The request: Change "pixels" to "px" in the part of the material that opens at its start and closes with the line containing "Identify the document", leaving everything else as it is. Leave the picture out of your answer.

(Annotated element entries)
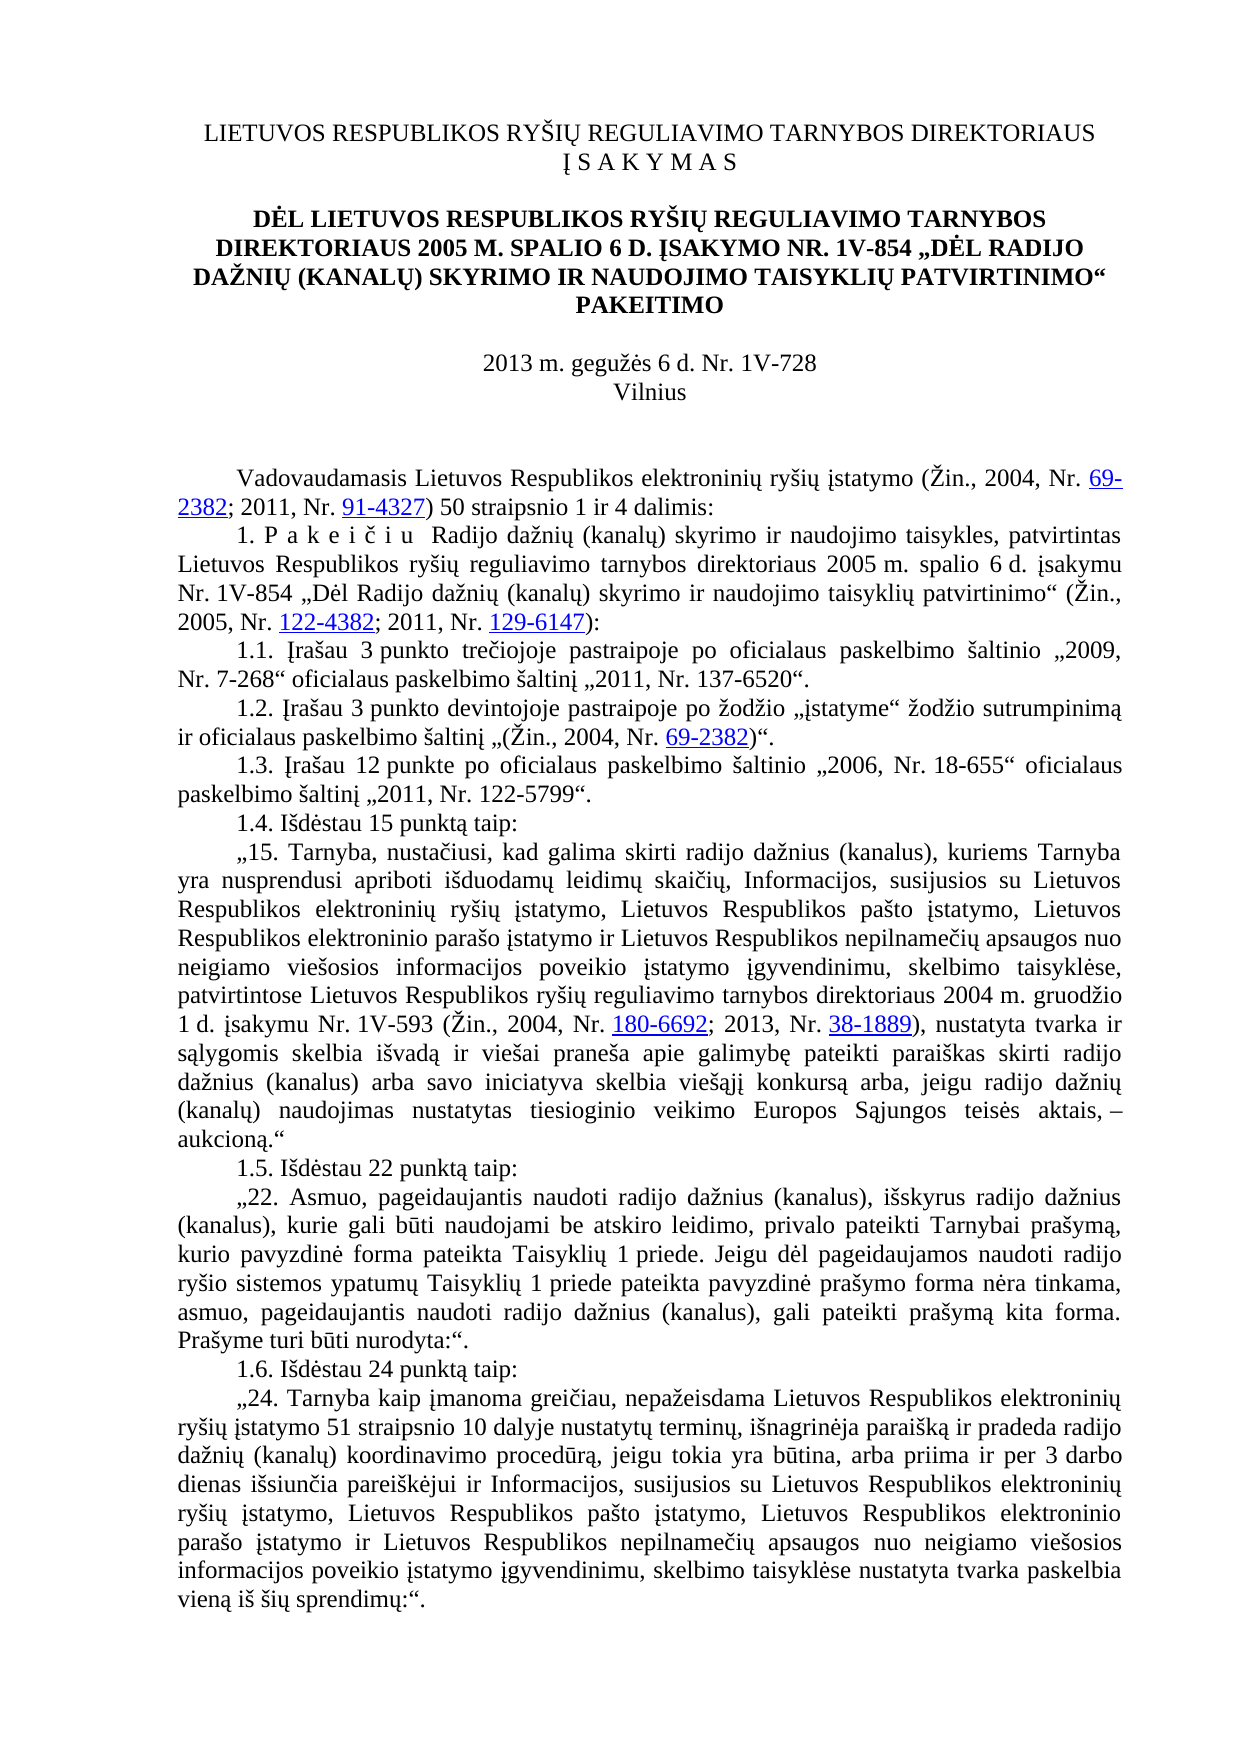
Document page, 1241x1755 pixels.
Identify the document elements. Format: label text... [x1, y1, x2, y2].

text DĖL Lietuvos respublikos ryšių reguliavimo tarnybos direktoriaus 2005 m. spalio 6 d. įsakymo Nr. 1V-854 „Dėl RADIJO DAŽNIŲ (KANALŲ) SKYRIMO IR NAUDOJIMO TAISYKLIŲ PATVIRTINIMO“ pakeitimo [177, 204, 1122, 319]
text 1.6. Išdėstau 24 punktą taip: [177, 1354, 1122, 1383]
text „15. Tarnyba, nustačiusi, kad galima skirti radijo dažnius (kanalus), kuriems Tarnyba yra nusprendusi apriboti išduodamų leidimų skaičių, Informacijos, susijusios su Lietuvos Respublikos elektroninių ryšių įstatymo, Lietuvos Respublikos pašto įstatymo, Lietuvos Respublikos elektroninio parašo įstatymo ir Lietuvos Respublikos nepilnamečių apsaugos nuo neigiamo viešosios informacijos poveikio įstatymo įgyvendinimu, skelbimo taisyklėse, patvirtintose Lietuvos Respublikos ryšių reguliavimo tarnybos direktoriaus 2004 m. gruodžio 1 d. įsakymu Nr. 1V-593 (Žin., 2004, Nr. 180-6692; 2013, Nr. 38-1889), nustatyta tvarka ir sąlygomis skelbia išvadą ir viešai praneša apie galimybę pateikti paraiškas skirti radijo dažnius (kanalus) arba savo iniciatyva skelbia viešąjį konkursą arba, jeigu radijo dažnių (kanalų) naudojimas nustatytas tiesioginio veikimo Europos Sąjungos teisės aktais, – aukcioną.“ [177, 837, 1122, 1153]
text „22. Asmuo, pageidaujantis naudoti radijo dažnius (kanalus), išskyrus radijo dažnius (kanalus), kurie gali būti naudojami be atskiro leidimo, privalo pateikti Tarnybai prašymą, kurio pavyzdinė forma pateikta Taisyklių 1 priede. Jeigu dėl pageidaujamos naudoti radijo ryšio sistemos ypatumų Taisyklių 1 priede pateikta pavyzdinė prašymo forma nėra tinkama, asmuo, pageidaujantis naudoti radijo dažnius (kanalus), gali pateikti prašymą kita forma. Prašyme turi būti nurodyta:“. [177, 1182, 1122, 1354]
text 1.4. Išdėstau 15 punktą taip: [177, 808, 1122, 837]
text 2013 m. gegužės 6 d. Nr. 1V-728 [177, 348, 1122, 377]
text 1.5. Išdėstau 22 punktą taip: [177, 1153, 1122, 1182]
text 1.1. Įrašau 3 punkto trečiojoje pastraipoje po oficialaus paskelbimo šaltinio „2009, Nr. 7-268“ oficialaus paskelbimo šaltinį „2011, Nr. 137-6520“. [177, 636, 1122, 693]
text 1. P a k e i č i u Radijo dažnių (kanalų) skyrimo ir naudojimo taisykles, patvirtintas Lietuvos Respublikos ryšių reguliavimo tarnybos direktoriaus 2005 m. spalio 6 d. įsakymu Nr. 1V-854 „Dėl Radijo dažnių (kanalų) skyrimo ir naudojimo taisyklių patvirtinimo“ (Žin., 2005, Nr. 122-4382; 2011, Nr. 129-6147): [177, 521, 1122, 636]
text „24. Tarnyba kaip įmanoma greičiau, nepažeisdama Lietuvos Respublikos elektroninių ryšių įstatymo 51 straipsnio 10 dalyje nustatytų terminų, išnagrinėja paraišką ir pradeda radijo dažnių (kanalų) koordinavimo procedūrą, jeigu tokia yra būtina, arba priima ir per 3 darbo dienas išsiunčia pareiškėjui ir Informacijos, susijusios su Lietuvos Respublikos elektroninių ryšių įstatymo, Lietuvos Respublikos pašto įstatymo, Lietuvos Respublikos elektroninio parašo įstatymo ir Lietuvos Respublikos nepilnamečių apsaugos nuo neigiamo viešosios informacijos poveikio įstatymo įgyvendinimu, skelbimo taisyklėse nustatyta tvarka paskelbia vieną iš šių sprendimų:“. [177, 1383, 1122, 1613]
text 1.2. Įrašau 3 punkto devintojoje pastraipoje po žodžio „įstatyme“ žodžio sutrumpinimą ir oficialaus paskelbimo šaltinį „(Žin., 2004, Nr. 69-2382)“. [177, 693, 1122, 751]
text 1.3. Įrašau 12 punkte po oficialaus paskelbimo šaltinio „2006, Nr. 18-655“ oficialaus paskelbimo šaltinį „2011, Nr. 122-5799“. [177, 751, 1122, 808]
text Vadovaudamasis Lietuvos Respublikos elektroninių ryšių įstatymo (Žin., 2004, Nr. 69-2382; 2011, Nr. 91-4327) 50 straipsnio 1 ir 4 dalimis: [177, 463, 1122, 521]
text LIETUVOS RESPUBLIKOS RYŠIŲ REGULIAVIMO TARNYBOS DIREKTORIAUS [177, 118, 1122, 147]
text Į S A K Y M A S [177, 147, 1122, 176]
text Vilnius [177, 377, 1122, 406]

Solution for this task:
Document page, 1241x1755 px.
Identify the document elements. Format: label text... [x1, y1, x2, y2].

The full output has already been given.